TASK REQUIREMENTS:
Scan the entries for the word "номер" and report how many lines contain it, as a number with no other words.

****************************************

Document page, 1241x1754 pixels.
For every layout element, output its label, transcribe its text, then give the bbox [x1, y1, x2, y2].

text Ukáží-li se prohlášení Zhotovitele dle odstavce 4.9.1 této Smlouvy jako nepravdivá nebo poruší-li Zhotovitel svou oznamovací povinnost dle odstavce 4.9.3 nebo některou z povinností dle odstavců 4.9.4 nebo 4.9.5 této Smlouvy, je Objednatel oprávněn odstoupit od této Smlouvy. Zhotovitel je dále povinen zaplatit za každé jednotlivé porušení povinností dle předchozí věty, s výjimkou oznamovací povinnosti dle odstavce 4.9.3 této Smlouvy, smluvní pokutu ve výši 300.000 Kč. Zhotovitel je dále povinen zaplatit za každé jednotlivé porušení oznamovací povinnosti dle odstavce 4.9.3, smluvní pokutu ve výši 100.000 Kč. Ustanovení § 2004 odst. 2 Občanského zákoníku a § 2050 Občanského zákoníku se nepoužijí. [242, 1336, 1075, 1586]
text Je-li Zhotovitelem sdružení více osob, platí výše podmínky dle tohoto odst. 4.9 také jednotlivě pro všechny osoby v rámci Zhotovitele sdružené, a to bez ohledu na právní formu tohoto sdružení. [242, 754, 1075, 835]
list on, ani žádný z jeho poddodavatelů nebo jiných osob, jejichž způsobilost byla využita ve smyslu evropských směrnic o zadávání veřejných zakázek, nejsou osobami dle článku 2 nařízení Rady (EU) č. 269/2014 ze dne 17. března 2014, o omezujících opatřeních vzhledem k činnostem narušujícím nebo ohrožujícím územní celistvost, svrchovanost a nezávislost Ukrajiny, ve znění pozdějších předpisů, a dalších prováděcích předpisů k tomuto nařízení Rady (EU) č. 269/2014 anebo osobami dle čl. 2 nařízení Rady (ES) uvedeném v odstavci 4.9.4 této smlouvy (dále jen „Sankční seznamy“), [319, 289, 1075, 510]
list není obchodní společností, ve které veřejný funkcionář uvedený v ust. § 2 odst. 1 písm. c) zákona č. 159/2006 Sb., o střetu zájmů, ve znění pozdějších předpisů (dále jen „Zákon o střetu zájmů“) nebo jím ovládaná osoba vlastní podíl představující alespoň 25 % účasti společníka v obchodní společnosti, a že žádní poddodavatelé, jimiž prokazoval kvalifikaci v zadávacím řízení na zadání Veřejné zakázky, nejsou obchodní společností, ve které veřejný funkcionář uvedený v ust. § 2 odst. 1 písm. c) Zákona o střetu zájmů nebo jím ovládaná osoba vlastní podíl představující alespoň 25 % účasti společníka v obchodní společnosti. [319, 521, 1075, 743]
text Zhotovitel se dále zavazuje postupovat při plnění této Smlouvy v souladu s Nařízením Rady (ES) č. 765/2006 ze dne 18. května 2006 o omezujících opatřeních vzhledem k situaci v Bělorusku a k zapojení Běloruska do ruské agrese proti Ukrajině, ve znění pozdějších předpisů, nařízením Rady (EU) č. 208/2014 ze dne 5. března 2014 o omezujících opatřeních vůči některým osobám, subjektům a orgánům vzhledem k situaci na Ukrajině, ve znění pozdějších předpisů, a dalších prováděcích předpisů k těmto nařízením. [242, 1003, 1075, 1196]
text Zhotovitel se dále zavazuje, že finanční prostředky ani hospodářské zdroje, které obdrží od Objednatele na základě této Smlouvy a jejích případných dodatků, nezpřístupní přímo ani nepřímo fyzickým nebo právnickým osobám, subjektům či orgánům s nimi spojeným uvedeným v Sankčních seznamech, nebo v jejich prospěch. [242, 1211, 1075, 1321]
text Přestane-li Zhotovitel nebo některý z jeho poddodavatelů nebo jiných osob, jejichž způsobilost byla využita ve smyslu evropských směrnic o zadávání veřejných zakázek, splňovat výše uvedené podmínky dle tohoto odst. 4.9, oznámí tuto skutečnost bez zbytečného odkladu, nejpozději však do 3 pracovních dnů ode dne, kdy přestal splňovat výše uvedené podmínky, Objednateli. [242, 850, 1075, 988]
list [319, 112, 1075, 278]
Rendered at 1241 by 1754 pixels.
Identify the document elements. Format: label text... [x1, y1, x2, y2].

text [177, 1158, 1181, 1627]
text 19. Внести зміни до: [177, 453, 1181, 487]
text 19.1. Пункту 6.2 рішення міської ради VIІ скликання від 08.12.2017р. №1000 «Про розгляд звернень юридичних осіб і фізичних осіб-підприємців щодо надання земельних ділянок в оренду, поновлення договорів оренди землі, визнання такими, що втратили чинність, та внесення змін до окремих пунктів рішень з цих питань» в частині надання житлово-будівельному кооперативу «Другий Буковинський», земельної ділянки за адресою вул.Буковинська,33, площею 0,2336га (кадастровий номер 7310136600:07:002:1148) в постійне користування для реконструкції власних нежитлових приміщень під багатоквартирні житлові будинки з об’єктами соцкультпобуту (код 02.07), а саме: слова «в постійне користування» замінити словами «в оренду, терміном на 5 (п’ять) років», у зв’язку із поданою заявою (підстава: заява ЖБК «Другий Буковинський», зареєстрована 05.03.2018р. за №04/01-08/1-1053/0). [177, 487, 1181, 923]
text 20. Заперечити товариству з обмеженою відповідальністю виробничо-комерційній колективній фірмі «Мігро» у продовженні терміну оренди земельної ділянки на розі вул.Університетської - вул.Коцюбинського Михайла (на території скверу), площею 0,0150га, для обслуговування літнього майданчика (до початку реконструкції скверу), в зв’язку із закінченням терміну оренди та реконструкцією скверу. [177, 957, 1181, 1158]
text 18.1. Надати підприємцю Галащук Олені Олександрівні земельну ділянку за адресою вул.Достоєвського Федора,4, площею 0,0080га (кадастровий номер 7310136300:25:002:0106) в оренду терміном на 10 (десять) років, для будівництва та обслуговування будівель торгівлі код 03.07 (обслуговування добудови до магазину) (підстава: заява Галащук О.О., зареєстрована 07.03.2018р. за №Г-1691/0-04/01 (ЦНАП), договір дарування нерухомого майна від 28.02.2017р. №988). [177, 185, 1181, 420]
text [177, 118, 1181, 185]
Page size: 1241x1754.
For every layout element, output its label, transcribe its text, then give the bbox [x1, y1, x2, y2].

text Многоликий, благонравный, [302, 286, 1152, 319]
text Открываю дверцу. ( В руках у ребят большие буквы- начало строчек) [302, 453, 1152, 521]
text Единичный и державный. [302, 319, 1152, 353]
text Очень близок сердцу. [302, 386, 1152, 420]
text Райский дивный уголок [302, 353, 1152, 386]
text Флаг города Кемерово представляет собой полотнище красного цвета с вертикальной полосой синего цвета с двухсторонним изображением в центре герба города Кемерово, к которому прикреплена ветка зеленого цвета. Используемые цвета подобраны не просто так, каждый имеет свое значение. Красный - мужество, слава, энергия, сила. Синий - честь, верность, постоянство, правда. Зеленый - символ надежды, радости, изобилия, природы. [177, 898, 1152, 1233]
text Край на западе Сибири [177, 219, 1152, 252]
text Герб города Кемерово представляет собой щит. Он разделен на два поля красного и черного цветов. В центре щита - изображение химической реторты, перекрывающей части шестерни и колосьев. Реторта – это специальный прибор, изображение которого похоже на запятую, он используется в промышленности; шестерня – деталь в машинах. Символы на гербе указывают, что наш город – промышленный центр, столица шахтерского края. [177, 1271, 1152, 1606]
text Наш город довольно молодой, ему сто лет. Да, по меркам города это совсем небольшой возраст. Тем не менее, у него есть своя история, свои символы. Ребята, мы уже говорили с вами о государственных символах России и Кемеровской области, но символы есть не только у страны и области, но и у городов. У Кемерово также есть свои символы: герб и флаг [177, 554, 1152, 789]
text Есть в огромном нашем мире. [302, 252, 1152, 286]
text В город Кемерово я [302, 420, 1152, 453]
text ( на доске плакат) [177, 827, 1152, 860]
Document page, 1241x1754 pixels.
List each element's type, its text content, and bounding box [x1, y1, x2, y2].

****************************************

OUTPUT OF THE EXERCISE:
2